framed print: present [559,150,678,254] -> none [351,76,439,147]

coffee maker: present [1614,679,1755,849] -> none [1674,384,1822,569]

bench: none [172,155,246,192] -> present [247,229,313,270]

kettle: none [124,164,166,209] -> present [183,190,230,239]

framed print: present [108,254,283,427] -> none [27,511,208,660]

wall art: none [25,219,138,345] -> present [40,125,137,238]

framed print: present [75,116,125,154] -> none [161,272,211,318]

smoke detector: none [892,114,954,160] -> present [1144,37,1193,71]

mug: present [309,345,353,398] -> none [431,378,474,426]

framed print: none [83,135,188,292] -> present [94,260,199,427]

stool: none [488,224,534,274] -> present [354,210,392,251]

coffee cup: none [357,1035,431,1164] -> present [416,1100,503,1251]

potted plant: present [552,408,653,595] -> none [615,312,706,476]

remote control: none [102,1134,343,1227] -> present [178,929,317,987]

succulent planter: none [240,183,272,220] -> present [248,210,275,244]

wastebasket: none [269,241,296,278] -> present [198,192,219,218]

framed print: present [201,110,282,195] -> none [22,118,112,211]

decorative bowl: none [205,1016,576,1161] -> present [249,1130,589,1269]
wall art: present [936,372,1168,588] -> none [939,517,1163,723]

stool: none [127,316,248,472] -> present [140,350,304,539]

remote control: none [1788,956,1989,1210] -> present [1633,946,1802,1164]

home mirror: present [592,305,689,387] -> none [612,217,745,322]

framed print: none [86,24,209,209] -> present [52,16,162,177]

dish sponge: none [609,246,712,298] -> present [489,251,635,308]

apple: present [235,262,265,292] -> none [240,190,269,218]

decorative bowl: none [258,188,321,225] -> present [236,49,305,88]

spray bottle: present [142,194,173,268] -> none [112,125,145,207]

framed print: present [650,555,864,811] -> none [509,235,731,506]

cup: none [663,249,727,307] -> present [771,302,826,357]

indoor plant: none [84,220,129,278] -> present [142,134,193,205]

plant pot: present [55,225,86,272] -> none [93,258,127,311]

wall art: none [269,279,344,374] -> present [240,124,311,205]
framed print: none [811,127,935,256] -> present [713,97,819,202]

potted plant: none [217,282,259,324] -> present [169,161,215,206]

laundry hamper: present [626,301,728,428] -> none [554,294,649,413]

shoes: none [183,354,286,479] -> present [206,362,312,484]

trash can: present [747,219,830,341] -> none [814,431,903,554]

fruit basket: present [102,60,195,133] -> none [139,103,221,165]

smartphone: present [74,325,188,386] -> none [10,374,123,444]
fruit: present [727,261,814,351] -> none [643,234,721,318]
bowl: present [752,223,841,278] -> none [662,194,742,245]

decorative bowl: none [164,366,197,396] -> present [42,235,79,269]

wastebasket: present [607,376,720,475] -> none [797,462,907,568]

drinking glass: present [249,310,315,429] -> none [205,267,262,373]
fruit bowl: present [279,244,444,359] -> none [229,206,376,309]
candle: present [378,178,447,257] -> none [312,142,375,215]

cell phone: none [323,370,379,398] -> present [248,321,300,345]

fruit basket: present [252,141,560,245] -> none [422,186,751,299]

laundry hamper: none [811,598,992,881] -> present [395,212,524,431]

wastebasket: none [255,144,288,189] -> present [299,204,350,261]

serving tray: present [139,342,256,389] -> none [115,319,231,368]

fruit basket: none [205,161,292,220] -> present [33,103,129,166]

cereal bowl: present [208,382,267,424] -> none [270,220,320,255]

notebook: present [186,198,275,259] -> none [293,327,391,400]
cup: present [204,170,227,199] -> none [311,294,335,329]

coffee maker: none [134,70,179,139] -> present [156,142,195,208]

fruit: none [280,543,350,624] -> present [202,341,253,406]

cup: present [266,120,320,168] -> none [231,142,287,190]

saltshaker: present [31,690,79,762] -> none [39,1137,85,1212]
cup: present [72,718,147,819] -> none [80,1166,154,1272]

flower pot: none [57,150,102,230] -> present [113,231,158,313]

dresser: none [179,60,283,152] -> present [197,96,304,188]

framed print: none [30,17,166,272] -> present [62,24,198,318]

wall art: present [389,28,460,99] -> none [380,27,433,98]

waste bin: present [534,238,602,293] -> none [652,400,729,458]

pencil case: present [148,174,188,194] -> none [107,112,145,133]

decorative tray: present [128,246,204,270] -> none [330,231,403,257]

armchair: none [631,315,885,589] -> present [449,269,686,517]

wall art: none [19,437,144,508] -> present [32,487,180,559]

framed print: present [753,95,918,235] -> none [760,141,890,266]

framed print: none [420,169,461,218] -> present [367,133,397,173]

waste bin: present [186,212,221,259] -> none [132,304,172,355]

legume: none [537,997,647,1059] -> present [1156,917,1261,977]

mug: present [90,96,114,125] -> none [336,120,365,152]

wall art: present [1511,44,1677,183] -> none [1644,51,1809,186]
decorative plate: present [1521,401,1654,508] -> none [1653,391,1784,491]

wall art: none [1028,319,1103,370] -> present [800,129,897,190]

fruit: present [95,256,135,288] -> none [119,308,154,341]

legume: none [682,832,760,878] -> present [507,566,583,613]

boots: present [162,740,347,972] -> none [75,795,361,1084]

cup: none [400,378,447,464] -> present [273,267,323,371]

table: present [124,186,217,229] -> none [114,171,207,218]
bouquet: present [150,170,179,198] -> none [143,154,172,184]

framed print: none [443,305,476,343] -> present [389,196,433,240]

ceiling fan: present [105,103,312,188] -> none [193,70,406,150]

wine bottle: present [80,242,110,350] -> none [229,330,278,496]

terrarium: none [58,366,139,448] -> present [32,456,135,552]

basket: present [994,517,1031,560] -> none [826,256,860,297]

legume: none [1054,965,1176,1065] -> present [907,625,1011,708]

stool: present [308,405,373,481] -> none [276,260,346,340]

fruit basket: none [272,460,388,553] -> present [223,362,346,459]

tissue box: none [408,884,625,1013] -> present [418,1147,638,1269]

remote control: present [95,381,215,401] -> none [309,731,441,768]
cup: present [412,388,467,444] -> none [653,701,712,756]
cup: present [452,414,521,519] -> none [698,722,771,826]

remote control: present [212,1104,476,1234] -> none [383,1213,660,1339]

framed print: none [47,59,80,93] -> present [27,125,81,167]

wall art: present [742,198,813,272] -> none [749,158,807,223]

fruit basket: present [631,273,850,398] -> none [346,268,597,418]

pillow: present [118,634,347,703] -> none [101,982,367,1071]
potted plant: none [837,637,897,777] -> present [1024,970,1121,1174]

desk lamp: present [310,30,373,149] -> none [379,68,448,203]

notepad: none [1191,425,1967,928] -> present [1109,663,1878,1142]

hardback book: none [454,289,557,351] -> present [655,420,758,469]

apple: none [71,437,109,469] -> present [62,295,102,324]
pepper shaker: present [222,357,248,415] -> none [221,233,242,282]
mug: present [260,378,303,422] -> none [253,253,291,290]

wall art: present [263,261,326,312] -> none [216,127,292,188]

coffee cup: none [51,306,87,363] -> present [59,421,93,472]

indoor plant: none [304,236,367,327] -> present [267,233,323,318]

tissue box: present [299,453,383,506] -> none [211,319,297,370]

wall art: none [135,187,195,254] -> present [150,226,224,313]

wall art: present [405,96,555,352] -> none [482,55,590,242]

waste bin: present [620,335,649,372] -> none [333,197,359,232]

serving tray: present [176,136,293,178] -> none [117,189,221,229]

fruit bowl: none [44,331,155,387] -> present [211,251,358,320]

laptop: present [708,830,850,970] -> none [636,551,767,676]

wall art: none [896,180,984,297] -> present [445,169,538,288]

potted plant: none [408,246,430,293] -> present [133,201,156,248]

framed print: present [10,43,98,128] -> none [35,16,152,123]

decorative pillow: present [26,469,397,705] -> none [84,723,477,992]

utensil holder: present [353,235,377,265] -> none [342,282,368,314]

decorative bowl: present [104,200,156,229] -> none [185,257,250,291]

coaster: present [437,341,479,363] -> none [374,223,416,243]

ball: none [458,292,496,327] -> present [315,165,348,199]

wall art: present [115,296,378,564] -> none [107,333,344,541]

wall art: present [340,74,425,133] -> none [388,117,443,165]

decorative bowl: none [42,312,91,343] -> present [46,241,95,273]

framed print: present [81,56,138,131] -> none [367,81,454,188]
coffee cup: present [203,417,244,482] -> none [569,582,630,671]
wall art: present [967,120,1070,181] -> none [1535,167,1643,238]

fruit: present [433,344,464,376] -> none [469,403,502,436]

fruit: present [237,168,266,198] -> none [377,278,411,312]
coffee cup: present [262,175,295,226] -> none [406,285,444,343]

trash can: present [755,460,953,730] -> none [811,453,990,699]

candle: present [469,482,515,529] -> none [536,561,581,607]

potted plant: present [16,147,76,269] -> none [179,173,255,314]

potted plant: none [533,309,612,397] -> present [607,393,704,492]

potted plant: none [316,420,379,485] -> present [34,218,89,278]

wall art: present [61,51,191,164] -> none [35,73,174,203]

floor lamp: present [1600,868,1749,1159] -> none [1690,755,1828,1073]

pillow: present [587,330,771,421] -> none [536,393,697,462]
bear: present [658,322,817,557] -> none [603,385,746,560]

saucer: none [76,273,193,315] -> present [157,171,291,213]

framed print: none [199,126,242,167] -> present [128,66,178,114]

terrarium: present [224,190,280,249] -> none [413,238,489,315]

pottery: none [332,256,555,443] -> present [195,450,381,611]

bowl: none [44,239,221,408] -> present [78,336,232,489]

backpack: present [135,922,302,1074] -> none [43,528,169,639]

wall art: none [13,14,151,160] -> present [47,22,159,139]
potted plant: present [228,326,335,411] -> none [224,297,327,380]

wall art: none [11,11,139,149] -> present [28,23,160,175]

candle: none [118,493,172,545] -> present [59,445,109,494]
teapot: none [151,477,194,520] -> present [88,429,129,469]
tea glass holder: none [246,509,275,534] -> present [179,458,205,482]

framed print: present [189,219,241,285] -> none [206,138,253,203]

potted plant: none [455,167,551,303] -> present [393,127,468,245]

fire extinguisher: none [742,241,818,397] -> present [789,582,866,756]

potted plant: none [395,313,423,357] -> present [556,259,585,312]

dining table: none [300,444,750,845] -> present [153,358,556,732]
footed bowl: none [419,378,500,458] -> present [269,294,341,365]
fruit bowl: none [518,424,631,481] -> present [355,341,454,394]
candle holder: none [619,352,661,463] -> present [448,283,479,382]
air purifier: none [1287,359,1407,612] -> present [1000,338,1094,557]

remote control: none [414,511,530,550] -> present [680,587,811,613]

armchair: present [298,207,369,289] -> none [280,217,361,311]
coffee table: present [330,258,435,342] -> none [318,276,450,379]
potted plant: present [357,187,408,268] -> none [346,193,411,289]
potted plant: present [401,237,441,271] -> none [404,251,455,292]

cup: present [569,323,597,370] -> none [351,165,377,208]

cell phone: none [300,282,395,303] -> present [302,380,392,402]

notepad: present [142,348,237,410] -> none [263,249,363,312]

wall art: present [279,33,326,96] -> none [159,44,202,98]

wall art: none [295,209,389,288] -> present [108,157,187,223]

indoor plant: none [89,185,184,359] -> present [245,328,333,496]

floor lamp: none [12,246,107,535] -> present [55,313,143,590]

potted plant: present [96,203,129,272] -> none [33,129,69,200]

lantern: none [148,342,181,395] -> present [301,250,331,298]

——————————

Directions for this task:
In the listing above, find the line containing "pillow: present [118,634,347,703]" and the line containing "laptop: present [708,830,850,970]", then repeat those two lines and everything between them exactly.

Completed exercise:
pillow: present [118,634,347,703] -> none [101,982,367,1071]
potted plant: none [837,637,897,777] -> present [1024,970,1121,1174]

desk lamp: present [310,30,373,149] -> none [379,68,448,203]

notepad: none [1191,425,1967,928] -> present [1109,663,1878,1142]

hardback book: none [454,289,557,351] -> present [655,420,758,469]

apple: none [71,437,109,469] -> present [62,295,102,324]
pepper shaker: present [222,357,248,415] -> none [221,233,242,282]
mug: present [260,378,303,422] -> none [253,253,291,290]

wall art: present [263,261,326,312] -> none [216,127,292,188]

coffee cup: none [51,306,87,363] -> present [59,421,93,472]

indoor plant: none [304,236,367,327] -> present [267,233,323,318]

tissue box: present [299,453,383,506] -> none [211,319,297,370]

wall art: none [135,187,195,254] -> present [150,226,224,313]

wall art: present [405,96,555,352] -> none [482,55,590,242]

waste bin: present [620,335,649,372] -> none [333,197,359,232]

serving tray: present [176,136,293,178] -> none [117,189,221,229]

fruit bowl: none [44,331,155,387] -> present [211,251,358,320]

laptop: present [708,830,850,970] -> none [636,551,767,676]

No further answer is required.